Mirco is an assistant professor at Concordia University, an adjunct professor at Université de Montréal, and Mila associate member. His main research interests are deep learning and Conversational AI. He is the author or co-author of more than 60 papers on these research topics. He received his Ph.D. (with cum laude distinction) from the University of Trento in December 2017. Mirco is an active member of the speech and machine learning communities. He is the founder and leader of the SpeechBrain project which aim to build an open-source toolkit for conversational AI and speech processing.
François is an Assistant Professor at Université de Sherbrooke (CA) in the Department of Electrical Engineering and Computer Engineering since 2020. He was a Postdoctoral Associate at the Computer Science & Artificial Intelligence Laboratory (CSAIL), at Massachusetts Institute of Technology (USA), from 2018 to 2020. He received his PhD in electrical engineering from Université de Sherbrooke (CA) in 2017. He serves as a reviewer for multiple conferences including ICASSP, INTERSPEECH, RSJ/IROS, ICRA and journals such as Transactions on Audio, Speech and Language Processing, EURASIP Journal on Audio, Speech, and Music Processing, IEEE Transactions on Robotics, IEEE Robotics and Automation Letters, IEEE Robotics and Automation Letters, Transactions on Pattern Analysis and Machine Learning.
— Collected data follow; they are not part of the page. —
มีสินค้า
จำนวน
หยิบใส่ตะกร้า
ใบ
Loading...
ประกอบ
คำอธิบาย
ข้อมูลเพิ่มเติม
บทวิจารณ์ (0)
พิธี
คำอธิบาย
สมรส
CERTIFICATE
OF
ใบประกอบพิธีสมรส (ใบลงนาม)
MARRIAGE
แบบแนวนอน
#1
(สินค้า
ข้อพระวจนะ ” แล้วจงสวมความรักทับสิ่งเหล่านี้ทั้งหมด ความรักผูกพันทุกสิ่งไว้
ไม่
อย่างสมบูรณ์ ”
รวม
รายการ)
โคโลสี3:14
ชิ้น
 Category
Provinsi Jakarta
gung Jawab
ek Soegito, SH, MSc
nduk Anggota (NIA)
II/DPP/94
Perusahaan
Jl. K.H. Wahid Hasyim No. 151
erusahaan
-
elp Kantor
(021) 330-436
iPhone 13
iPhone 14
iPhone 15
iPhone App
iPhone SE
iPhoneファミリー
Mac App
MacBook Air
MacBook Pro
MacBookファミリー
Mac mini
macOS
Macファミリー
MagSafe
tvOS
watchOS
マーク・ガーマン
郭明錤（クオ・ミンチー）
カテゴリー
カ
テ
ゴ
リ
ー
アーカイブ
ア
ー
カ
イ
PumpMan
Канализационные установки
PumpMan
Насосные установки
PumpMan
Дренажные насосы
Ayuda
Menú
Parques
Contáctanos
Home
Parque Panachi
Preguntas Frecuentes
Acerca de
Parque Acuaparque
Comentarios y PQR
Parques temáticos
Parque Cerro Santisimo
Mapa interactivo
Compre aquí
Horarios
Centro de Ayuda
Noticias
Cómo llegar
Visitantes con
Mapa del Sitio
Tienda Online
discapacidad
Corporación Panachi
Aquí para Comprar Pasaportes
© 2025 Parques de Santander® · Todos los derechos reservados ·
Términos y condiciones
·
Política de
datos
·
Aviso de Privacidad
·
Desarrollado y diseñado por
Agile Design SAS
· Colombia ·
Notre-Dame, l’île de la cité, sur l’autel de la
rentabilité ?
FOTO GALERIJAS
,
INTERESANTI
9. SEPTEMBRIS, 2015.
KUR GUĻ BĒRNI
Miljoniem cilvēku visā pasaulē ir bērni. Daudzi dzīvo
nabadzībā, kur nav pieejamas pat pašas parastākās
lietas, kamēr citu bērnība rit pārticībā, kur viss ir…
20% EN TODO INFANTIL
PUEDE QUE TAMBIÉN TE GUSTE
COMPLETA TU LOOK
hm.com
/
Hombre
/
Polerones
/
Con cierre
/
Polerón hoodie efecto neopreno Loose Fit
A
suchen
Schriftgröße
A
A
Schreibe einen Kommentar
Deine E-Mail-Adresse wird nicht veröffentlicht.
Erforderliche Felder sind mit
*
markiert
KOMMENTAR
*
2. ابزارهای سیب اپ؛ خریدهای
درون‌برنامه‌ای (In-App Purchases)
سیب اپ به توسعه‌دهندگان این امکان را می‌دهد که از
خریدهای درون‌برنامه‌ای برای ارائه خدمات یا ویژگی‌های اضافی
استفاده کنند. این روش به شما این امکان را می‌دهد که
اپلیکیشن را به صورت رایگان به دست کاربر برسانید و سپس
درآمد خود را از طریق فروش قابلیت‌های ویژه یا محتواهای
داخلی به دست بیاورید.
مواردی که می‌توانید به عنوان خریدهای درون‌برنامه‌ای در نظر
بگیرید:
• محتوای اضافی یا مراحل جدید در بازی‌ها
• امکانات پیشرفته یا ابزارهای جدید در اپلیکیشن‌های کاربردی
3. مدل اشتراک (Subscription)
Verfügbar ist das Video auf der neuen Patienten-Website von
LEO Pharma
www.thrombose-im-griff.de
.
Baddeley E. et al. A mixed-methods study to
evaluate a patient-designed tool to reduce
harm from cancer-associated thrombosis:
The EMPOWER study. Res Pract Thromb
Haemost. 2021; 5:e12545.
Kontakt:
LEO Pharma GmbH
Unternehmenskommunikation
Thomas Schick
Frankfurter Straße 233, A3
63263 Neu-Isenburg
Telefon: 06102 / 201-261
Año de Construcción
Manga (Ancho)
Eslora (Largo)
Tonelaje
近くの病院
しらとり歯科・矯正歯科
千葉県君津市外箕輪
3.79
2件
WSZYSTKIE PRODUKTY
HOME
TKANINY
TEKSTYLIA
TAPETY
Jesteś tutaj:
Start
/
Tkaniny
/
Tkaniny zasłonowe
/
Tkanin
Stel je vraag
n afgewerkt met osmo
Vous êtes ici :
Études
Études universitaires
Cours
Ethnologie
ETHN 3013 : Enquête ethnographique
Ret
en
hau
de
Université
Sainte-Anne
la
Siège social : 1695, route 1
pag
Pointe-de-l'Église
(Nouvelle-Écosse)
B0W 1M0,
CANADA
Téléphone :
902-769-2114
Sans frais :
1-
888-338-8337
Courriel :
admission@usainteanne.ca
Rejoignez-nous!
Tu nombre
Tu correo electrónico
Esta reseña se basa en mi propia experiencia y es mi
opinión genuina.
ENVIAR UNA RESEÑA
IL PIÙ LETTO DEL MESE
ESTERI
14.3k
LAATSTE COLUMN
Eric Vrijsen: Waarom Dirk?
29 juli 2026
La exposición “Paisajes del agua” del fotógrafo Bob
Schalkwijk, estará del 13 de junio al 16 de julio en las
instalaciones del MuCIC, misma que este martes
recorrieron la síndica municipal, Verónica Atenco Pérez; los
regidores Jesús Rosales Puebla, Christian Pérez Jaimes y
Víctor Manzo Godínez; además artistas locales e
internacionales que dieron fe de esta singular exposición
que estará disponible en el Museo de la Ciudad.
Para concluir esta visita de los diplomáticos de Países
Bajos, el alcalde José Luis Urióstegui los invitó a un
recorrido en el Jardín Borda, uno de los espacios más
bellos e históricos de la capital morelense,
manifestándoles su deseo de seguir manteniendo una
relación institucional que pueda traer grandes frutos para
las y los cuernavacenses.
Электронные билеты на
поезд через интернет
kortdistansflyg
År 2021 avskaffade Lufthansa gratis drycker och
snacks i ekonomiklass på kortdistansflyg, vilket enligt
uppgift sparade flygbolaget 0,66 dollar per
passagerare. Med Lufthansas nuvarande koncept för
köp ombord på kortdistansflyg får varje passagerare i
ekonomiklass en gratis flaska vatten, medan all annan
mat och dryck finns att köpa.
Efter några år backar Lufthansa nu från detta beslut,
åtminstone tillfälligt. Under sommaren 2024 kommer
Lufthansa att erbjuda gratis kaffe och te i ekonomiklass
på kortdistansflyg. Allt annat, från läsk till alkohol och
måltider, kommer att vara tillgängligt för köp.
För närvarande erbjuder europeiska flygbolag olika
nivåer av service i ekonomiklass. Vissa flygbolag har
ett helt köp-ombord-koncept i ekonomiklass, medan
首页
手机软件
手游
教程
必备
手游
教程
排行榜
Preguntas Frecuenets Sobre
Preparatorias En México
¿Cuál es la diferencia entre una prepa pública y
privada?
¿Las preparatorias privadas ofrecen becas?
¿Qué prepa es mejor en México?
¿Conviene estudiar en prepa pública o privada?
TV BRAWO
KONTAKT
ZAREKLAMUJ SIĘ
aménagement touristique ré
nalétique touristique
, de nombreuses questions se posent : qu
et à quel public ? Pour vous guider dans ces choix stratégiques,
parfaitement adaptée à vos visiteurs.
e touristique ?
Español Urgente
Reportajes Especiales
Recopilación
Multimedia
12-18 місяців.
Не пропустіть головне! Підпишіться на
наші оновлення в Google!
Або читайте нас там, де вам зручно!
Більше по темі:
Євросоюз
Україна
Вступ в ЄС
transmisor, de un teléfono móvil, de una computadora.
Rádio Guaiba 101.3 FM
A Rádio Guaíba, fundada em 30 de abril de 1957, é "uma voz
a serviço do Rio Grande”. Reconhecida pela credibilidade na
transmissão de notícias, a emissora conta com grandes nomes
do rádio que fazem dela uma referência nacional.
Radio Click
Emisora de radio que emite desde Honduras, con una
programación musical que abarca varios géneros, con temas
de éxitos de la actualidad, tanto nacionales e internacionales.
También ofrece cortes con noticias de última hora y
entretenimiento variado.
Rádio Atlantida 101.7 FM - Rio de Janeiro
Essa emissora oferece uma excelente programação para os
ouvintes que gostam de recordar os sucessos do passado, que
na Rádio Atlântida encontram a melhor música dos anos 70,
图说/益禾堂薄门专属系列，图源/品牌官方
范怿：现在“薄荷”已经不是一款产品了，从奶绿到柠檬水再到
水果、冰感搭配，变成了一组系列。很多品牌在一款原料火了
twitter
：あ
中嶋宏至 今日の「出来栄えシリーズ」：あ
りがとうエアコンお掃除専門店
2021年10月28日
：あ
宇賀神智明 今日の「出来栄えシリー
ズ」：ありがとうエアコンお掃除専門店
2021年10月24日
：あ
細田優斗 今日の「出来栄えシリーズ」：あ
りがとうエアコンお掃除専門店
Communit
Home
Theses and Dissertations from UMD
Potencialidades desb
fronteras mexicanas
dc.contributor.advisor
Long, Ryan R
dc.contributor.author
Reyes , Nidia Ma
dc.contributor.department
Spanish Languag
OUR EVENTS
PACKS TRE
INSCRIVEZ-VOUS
His current work involves multichannel speech enhancement, sound source localization, ego-noise suppression, sound classification, robot audition and hybrid signal processing/machine learning approaches. He contributed to the multichannel processing tools in the SpeechBrain project.
Andreas was research engineer at Université d'Avignon, where he co-maintained SpeechBrain readying it for its next major version release. Andreas served as project editor for ISO/IEC 19794-13, co-organised editions of the VoicePrivacy and ASVspoof challenges, co-initiated the ISCA SIG on Security & Privacy in Speech Communication (SPSC), was an Associate Editor for the EURASIP Journal on Audio, Speech, and Music Processing, and co-lead the 2021 Lorentz workshop on Speech as Personal Identifiable Information. By 2020, he lead multidisciplinary publication teams composed of speech & language technologists, legal scholars, cryptographers, and biometric experts; Andreas co-responded on behalf of ISCA SIG-SPSC to the public consultation of the 2021 EDPB guidelines on virtual voice assistants. In 2023, he joined goSmart to lead the solution development (architecture, design, and implementation) for private 5G based campus networks.